The Guardian reports that architecture student Arthur Kay was looking at closed loop waste-to-energy systems for buildings. When he chose a coffee shop he realized the oil content in coffee and the amount of waste produced, 200,000 metric tons a year in London, he set about forming Bio-bean.
The technology Bio-bean uses is straightforward. Coffee grounds are dried, a patented biochemical process extract oil and the remaining material is then turned into bio-mass pellets used to be burned in boilers.

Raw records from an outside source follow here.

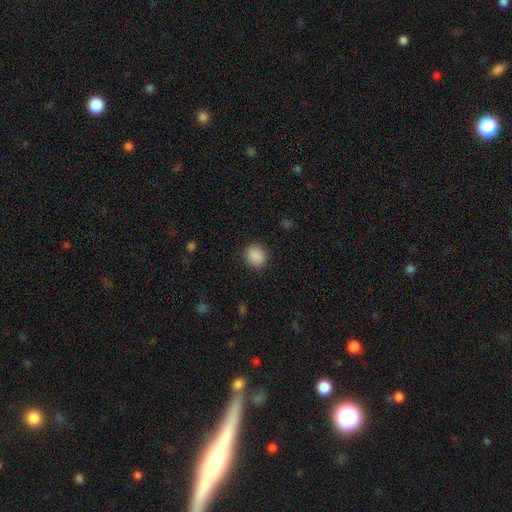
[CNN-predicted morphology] Smooth or featured? Predicted: smooth (p=0.89). How rounded? Predicted: round (p=0.78). Merging? Predicted: none (p=0.90).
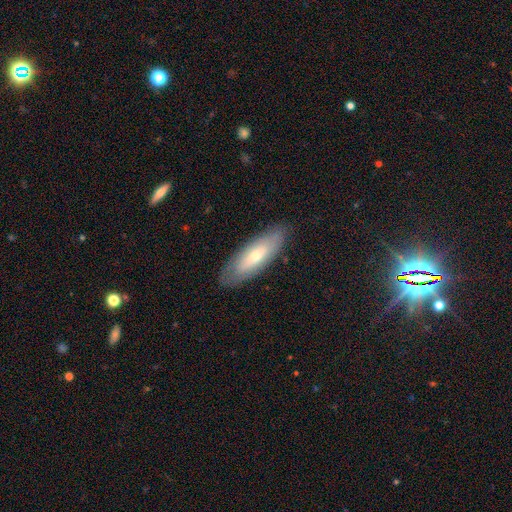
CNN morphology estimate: Smooth or featured? Predicted: smooth (p=0.57). How rounded? Predicted: in between (p=0.60). Merging? Predicted: none (p=0.85).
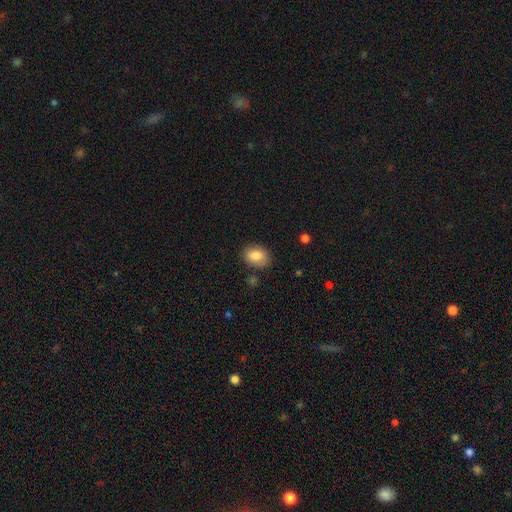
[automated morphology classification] smooth 83%, featured or disk 9%, star or artifact 8%. Down the decision tree: how rounded — in between (70%); merging — none (78%).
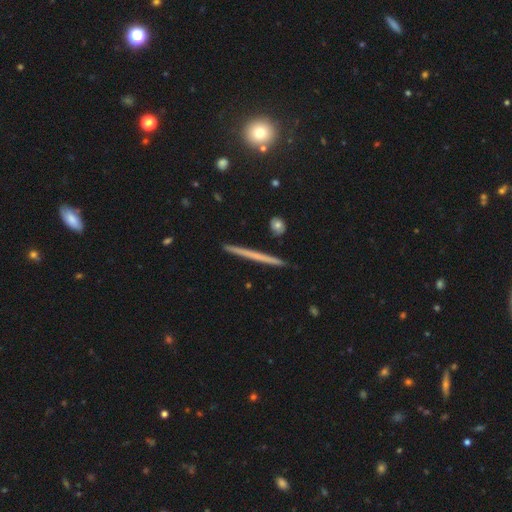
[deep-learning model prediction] smooth-or-featured: featured or disk: 50% | smooth: 43% | star or artifact: 7%
  disk-edge-on: yes: 97% | no: 3%
  merging: none: 92% | minor disturbance: 6% | merger: 1% | major disturbance: 1%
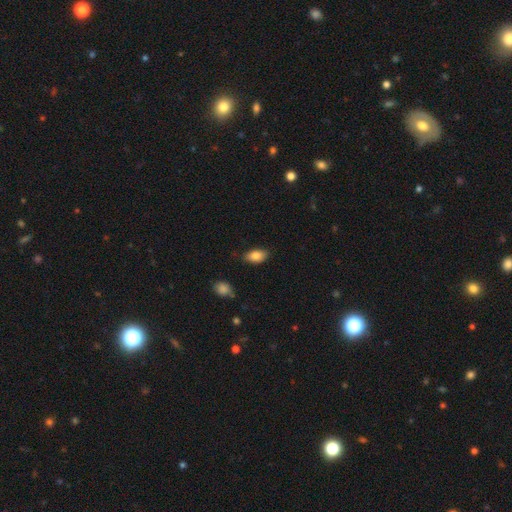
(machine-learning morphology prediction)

The company’s processing plant isn’t operational yet but could set up a large-scale waste-processing site in North London in six to eight months processing 30,000 metric tons a year. The collection gains some efficiency by concentrating on large-scale coffee producing factories in or around London. Coffee shop chains are interested, too.

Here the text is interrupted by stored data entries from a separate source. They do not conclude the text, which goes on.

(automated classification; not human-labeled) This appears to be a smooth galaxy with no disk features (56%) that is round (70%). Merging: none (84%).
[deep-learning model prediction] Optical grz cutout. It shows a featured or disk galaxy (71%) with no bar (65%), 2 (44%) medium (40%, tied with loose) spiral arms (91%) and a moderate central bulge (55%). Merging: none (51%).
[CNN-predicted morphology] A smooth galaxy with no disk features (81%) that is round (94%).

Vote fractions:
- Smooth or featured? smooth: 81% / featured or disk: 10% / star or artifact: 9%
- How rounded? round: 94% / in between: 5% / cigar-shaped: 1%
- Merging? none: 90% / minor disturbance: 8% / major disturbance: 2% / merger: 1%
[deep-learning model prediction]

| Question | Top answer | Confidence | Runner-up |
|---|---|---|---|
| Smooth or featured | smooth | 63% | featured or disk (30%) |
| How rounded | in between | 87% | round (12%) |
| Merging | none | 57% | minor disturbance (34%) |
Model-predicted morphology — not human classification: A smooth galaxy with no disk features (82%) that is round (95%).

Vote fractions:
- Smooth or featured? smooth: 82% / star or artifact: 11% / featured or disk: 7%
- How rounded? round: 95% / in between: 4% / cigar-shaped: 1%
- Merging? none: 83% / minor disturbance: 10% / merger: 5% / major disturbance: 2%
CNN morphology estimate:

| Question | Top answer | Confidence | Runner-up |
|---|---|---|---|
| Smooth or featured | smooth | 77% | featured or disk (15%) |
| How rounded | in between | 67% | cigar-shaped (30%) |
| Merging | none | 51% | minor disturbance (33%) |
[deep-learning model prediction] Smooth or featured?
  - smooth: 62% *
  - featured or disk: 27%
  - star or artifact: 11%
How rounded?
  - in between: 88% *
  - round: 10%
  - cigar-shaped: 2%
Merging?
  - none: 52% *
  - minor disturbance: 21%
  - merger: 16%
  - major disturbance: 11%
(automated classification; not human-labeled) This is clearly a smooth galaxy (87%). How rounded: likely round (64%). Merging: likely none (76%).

The main market for the fuel is London’s transport system.
Coming from essentially free waste, Kay says both the biodiesel and pellets can be produced at 10 percent below market trading price. Recycling coffee containers has gained a foothold in London, but now it’s the beans’ turn.
Other organizations such as Starbucks, Nestle and the University of Cincinnati are already turning spent coffee grounds into bioplastics, laundry detergents and biodiesel. Starbucks, for example, purchases around 400 million pounds of coffee a year and is working on turning the used grounds, along with its bakery waste, into laundry detergents, bioplastics and other products.